BRIEF → Reproduce, word for word, the stretch from the start of the rows below through the line containing "contrast brightness saturation: contrast", and include that line.

MATERIAL SHOWN →
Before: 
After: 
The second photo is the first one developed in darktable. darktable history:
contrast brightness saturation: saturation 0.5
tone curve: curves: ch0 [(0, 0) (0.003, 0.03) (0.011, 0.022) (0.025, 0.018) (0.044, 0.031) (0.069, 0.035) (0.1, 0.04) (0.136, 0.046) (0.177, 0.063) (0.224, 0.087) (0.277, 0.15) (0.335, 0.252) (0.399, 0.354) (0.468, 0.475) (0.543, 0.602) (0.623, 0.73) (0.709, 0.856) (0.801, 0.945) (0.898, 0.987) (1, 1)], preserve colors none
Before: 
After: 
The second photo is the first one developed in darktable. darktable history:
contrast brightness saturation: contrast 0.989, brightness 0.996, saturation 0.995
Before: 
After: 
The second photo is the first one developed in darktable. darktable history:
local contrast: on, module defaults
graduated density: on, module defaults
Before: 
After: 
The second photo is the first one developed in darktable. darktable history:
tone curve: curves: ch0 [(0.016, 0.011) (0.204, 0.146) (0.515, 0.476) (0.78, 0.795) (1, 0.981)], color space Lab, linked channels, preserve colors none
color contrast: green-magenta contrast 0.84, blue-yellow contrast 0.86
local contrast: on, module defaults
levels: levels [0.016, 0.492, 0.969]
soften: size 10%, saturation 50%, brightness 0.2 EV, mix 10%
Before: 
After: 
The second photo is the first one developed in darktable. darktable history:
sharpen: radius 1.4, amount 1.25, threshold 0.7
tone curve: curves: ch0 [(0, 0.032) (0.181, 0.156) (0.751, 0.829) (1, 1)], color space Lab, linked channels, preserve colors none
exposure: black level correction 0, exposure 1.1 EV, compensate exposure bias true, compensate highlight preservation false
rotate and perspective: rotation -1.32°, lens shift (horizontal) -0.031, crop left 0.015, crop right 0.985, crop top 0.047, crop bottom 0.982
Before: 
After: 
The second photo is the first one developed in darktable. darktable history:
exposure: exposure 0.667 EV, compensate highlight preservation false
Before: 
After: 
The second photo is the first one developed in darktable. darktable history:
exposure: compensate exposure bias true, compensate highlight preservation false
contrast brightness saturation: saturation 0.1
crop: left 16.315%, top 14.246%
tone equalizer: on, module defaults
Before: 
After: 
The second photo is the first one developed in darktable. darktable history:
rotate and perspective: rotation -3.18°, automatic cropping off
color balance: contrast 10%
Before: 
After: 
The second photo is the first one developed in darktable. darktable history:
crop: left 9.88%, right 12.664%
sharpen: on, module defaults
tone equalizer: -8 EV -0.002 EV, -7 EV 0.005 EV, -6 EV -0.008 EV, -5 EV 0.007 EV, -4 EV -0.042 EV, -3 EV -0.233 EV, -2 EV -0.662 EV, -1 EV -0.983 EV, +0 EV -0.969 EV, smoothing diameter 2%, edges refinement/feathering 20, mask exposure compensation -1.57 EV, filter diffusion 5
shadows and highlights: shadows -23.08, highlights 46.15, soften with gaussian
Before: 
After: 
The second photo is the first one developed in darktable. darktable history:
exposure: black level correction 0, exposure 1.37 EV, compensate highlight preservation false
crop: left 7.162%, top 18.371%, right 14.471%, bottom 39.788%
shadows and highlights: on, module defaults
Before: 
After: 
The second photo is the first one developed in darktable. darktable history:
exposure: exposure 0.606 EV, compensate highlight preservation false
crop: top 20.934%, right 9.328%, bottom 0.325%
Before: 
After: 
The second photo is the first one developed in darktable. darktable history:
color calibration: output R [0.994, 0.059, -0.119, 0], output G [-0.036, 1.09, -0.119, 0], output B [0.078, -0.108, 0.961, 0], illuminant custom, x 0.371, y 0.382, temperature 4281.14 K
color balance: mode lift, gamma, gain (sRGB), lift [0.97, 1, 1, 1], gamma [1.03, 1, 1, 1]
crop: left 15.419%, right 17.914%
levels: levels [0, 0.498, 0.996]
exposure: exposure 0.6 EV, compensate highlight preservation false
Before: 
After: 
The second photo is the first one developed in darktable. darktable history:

COMPLETED TASK →
Before: 
After: 
The second photo is the first one developed in darktable. darktable history:
contrast brightness saturation: saturation 0.5
tone curve: curves: ch0 [(0, 0) (0.003, 0.03) (0.011, 0.022) (0.025, 0.018) (0.044, 0.031) (0.069, 0.035) (0.1, 0.04) (0.136, 0.046) (0.177, 0.063) (0.224, 0.087) (0.277, 0.15) (0.335, 0.252) (0.399, 0.354) (0.468, 0.475) (0.543, 0.602) (0.623, 0.73) (0.709, 0.856) (0.801, 0.945) (0.898, 0.987) (1, 1)], preserve colors none
Before: 
After: 
The second photo is the first one developed in darktable. darktable history:
contrast brightness saturation: contrast 0.989, brightness 0.996, saturation 0.995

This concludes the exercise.